Task item -
Turn the text lines of the items below into a Markdown table with the columns "Row" and "Text line": number each line in order in the first column and put the line itself in the second. Cover all the items, skip blank lines, and leave the pictures out.

Input data -
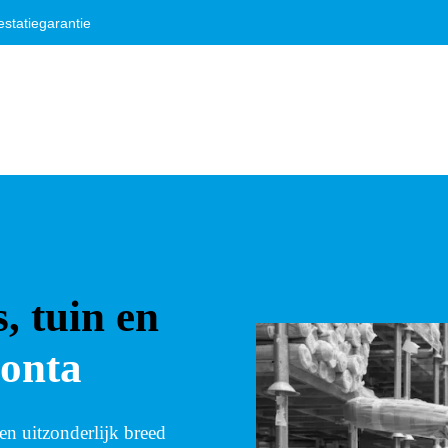
statiegarantie
s, tuin en
onta
en uitzonderlijk breed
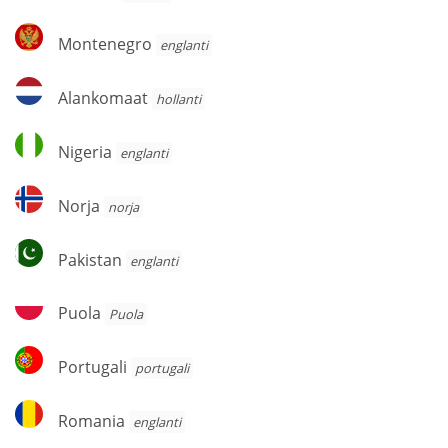
Montenegro
Montenegro
englanti
Alankomaat
Alankomaat
hollanti
Nigeria
Nigeria
englanti
Norja
Norja
norja
Pakistan
Pakistan
englanti
Puola
Puola
Puola
Portugali
Portugali
portugali
Romania
Romania
englanti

Output for this exercise -
| Row | Text line |
|---|---|
| 1 | statiegarantie |
| 2 | s, tuin en |
| 3 | onta |
| 4 | en uitzonderlijk breed |
| 5 | Montenegro |
| 6 | Montenegro |
| 7 | englanti |
| 8 | Alankomaat |
| 9 | Alankomaat |
| 10 | hollanti |
| 11 | Nigeria |
| 12 | Nigeria |
| 13 | englanti |
| 14 | Norja |
| 15 | Norja |
| 16 | norja |
| 17 | Pakistan |
| 18 | Pakistan |
| 19 | englanti |
| 20 | Puola |
| 21 | Puola |
| 22 | Puola |
| 23 | Portugali |
| 24 | Portugali |
| 25 | portugali |
| 26 | Romania |
| 27 | Romania |
| 28 | englanti |